Healthcare is complex. We like simple. So we try to make healthcare simple, which has worked for now, but not for much longer. The data driving the complexity is reaching an inflection point.
Soon the value of data will diminish, creating the beginning of a paradox that will define healthcare for years – the more we increase the number of data inputs, the lower the value of data outcomes. This is sometimes called the law of diminishing returns.
This may be hard to grasp right now. We naturally believe the more inputs we add into a dataset, the stronger it becomes. Through this belief, we have created massive datasets that predict and correlate anything in healthcare.
We correlate credit scores to patient compliance and the cost of care to the likelihood of long term follow-up. But eventually the inputs will be of limited value, and possibly even counterproductive. This is because health care is now complex.

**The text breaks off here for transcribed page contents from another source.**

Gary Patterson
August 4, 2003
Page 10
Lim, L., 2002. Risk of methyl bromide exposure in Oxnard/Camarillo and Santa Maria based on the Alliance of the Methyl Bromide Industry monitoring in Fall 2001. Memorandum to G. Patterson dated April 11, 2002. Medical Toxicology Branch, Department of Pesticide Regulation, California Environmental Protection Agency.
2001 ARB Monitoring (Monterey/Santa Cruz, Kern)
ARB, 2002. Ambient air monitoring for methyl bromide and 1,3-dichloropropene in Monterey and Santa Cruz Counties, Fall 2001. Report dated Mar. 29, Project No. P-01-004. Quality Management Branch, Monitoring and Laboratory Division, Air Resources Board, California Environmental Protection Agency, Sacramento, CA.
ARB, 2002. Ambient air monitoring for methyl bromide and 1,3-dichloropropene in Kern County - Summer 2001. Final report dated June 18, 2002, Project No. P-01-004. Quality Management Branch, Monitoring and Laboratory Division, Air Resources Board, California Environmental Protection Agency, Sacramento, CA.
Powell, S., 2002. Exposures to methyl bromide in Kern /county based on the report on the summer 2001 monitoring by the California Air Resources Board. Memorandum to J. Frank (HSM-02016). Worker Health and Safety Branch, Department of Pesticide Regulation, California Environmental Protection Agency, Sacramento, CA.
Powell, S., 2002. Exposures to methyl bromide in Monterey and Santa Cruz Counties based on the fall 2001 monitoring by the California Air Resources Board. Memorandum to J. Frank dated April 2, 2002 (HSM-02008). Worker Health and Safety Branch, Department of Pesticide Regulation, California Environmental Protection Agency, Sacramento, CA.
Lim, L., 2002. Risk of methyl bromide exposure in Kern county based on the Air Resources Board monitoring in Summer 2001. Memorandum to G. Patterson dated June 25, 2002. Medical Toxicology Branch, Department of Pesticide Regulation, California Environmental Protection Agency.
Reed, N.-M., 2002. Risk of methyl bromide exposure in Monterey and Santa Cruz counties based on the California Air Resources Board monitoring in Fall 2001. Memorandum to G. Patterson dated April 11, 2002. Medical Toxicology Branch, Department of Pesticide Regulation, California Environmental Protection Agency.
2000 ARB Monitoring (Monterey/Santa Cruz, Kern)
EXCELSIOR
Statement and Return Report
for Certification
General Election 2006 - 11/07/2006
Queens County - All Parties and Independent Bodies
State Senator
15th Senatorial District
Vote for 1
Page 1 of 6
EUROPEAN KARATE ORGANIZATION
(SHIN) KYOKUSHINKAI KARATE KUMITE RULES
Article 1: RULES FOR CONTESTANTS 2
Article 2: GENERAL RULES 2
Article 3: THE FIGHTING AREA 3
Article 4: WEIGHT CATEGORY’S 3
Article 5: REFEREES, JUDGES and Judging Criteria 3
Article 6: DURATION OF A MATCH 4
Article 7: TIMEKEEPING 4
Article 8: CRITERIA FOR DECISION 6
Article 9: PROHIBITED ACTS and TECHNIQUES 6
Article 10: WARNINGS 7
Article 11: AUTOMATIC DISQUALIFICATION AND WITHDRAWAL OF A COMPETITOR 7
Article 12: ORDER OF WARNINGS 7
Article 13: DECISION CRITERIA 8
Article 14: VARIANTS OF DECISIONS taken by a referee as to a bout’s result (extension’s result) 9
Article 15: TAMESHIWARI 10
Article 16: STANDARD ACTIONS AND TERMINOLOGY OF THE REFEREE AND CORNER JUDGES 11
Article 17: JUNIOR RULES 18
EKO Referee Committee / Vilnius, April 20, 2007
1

Complex systems are defined by differences between the component parts and the whole – or more simply, the sum of the parts does not equal the whole and what happens in part of the system does not equate to what happens across the entire system.
We sense this at a certain level already. We know healthcare is different in New York City and in rural Montana. But we use the same datasets and predictive tools to measure healthcare behavior and cost of care.
If we only measure diabetes compliance and cost of care, then it would make sense to use the same metrics in the two regions. But as we add inputs, we inevitably incorporate socioeconomic conditions into the dataset that create different interpretations – and lead to errors.
For example, if we measure the distance traveled for clinical care in New York City compared to rural Montana, we would likely find that people travel farther for care in Montana. But travel distance also depends upon residential density, which varies between urban and rural developments. And to interpret travel distance into the same dataset as a predictor of patient outcomes, without correlating development densities, will lead to misinterpretations.
The data may show that shorter travel distances in New York City increase the need for telemedicine services – because of higher development density. But it may also show that greater travel distances require more telemedicine services in rural Montana – because of lower development density.
Travel distance, therefore, is not an input that should be integrated into clinical datasets without context. It requires additional inputs. But eventually, the inputs overwhelm the datasets with complexity.
At that point the datasets produce misleading outcomes and counterintuitive interpretations, including some that are overtly biased against certain ethnicities or demographics. And in the process of applying conclusions from such data, we compound the error.
This is called ecological fallacy, a common logical error in data that arises when interpretation are made about individuals based on data.
It is particularly problematic in healthcare because variations in individual patients vary more widely that what broad datasets suggest. These variations are often the result of individual patient decisions made over the course of patient care and not reflected in the patient data, which is more dependent on the outcome of those decisions.
Simple datasets can get away with these errors because they are often small and easy to point out. Complex datasets use an overabundance of inputs that produce unintended interpretations – and are then compounded by errors made from applying the data onto individual patients.
This is the problem with complexity in healthcare. We try to make it simple when it is anything but that. In our reliance on healthcare data, we have become too reliant on data – expanding it until it has become complex. And complexity changes data in ways we have yet to fully understand.
But we will begin to see the effects sooner than we think.